Required actions
1. List every number the passage on St. Mary's Parish gives, with what each one measures.
2. Carry on the passage about St. Mary's Parish from its last sentence.

Supplied text
┏━━

Like so many parishes in our diocese and in the West, so in ours, death notifications now vastly outnumber baptism notifications; marriages have dwindled to a trickle; confessions are petering out; confirmations and first communions have dropped dramatically and we hardly ever see most of the children or their parents again. You know yourselves the situation when it comes to Sunday observance. The Scottish Catholic Directory records 1500 as the number of Catholics in St. Mary’s Parish (although I think the electoral register would give a higher number). I think we average 180 at Mass on Sundays. The vast majority of these are over 60 years of age. About 23% of children in St. Mary’s Primary are identified as Catholic. Of these, very few are brought to Mass every Sunday.

┗━━

Recorded data
┏━━

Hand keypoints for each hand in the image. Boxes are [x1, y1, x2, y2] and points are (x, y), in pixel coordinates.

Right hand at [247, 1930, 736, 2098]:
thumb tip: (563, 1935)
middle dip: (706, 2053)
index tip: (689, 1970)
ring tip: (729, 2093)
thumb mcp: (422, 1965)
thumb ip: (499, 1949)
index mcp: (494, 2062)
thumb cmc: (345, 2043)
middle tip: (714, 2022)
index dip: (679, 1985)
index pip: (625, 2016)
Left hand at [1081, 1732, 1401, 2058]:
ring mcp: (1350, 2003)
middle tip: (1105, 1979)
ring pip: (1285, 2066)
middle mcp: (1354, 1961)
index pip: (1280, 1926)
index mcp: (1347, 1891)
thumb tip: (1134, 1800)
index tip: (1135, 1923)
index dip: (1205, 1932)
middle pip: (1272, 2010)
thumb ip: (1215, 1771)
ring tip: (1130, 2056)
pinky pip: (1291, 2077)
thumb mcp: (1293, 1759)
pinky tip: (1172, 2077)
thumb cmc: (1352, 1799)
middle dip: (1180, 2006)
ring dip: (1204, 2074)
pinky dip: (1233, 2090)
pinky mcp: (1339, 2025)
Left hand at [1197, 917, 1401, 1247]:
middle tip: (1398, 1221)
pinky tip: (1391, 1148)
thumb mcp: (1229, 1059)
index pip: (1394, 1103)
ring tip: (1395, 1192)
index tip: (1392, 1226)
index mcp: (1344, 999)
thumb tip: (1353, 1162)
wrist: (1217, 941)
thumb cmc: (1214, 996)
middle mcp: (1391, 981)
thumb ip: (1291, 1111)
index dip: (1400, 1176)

┗━━

Exercise responses
1.
- 1500: the number of Catholics in St. Mary's Parish recorded by the Scottish Catholic Directory
- 180: the average attendance at Sunday Mass
- 60: the age that the vast majority of Sunday Mass attendees are over
- 23%: the share of children in St. Mary's Primary identified as Catholic

2.
The causes of this situation are many and complicated. There are no quick fixes. There is no pastoral programme, analysis or document of the Pope that can adequately explain or, even less, deal with them. Our society today is more pagan than in pre-Christian times, for at least then there was a general openness to the possibility of gods or a god. In many instances today, though, it is not even that we are just faced with atheism: we encounter outright anti-theism. People who do believe in God can be viewed as anti-human because they won’t recognise man, woman, the human being as supreme. The new blasphemy is to suggest that a person cannot be or do anything he or she wants just because he or she wants it, including the choice no longer even to be a he or a she.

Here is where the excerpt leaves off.